Can anyone tell me how bad ?? Frolic complete food is? 

If it is bad, what harm would it do having a dog on it as the main food? 

Any help/advice please. xx


----------



## henry (Mar 16, 2009)

witcheswalk said:


> Can anyone tell me how bad ?? Frolic complete food is?
> 
> If it is bad, what harm would it do having a dog on it as the main food?
> 
> Any help/advice please. xx


To be completely frank, it's about as bad as you can get. Full of artificial ingredients - colours, flavourings and preservatives. Will have a proper look but I don't recall any real meat in it. I would avoid at all costs if it were me!!

Dog may be hyper and it is not a good diet at all. Can you posts the ingredients list?? Claire

OK - I've had a look and can't seem to find the ingredients online - probably because it's so bad!! However, did find lots of comments about Frolic and seems it is VERY high in sugar and salt and most dogs who eat it have orange poos!
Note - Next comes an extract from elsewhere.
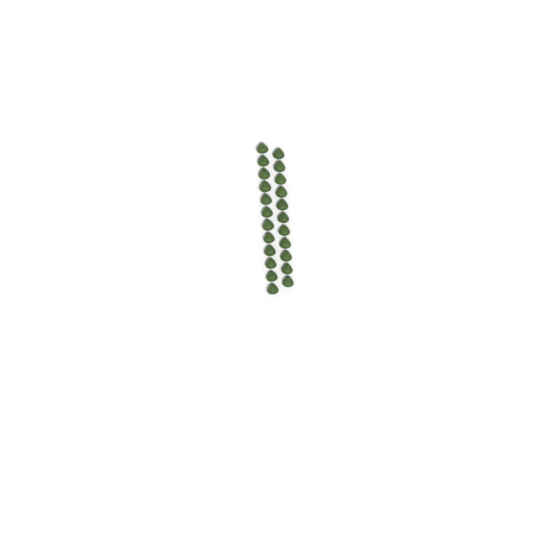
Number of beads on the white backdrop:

Very bad, imo!!!


----------



## hobbs2004 (Mar 12, 2010)

From petsupermarket

Frolic Ringo Complete Moist Dog Food - Beef
Ingredients
Cereals (min. 4%), Meat and Animal Derivatives (including min. 4% Fresh Meat, min. 4% Beef), Derivatives Of Vegetable Origin, Meat and Animal Derivatives (including min. 4% Fresh Meat, min. 4% Beef), Oils and Fats, Vegetables (min. 4% Carrots), Minerals, Milk and Milk Derivatives, Various Sugars, Fish and Fish Derivatives

Nutritional Data
Typical values per pack
Protein 17%
Oil 14. 5%
Ash 7%
Fibre 3%
Moisture 20%
Copper 7mg/kg
Frolic Ringo Complete Moist Dog Food - Poultry
Ingredients
Cereals (min. 4% Rice), Derivatives of Vegetable Origin, Meat and Animal Derivatives (including min. 4% Poultry), Oils and Fats, Vegetables (min. 4% Carrots), Minerals, Milk and Milk Derivatives, Various Sugars.

Nutritional Data
Typical values per pack
Protein 17%
Oil 14. 5%
Ash 7%
Fibre 3%
Moisture 20%
Copper 7mg/kg


Personally, I don't think you can judge anything on the basis of the info given (although to me the fact that they are hiding behind minimal labelling is saying it all).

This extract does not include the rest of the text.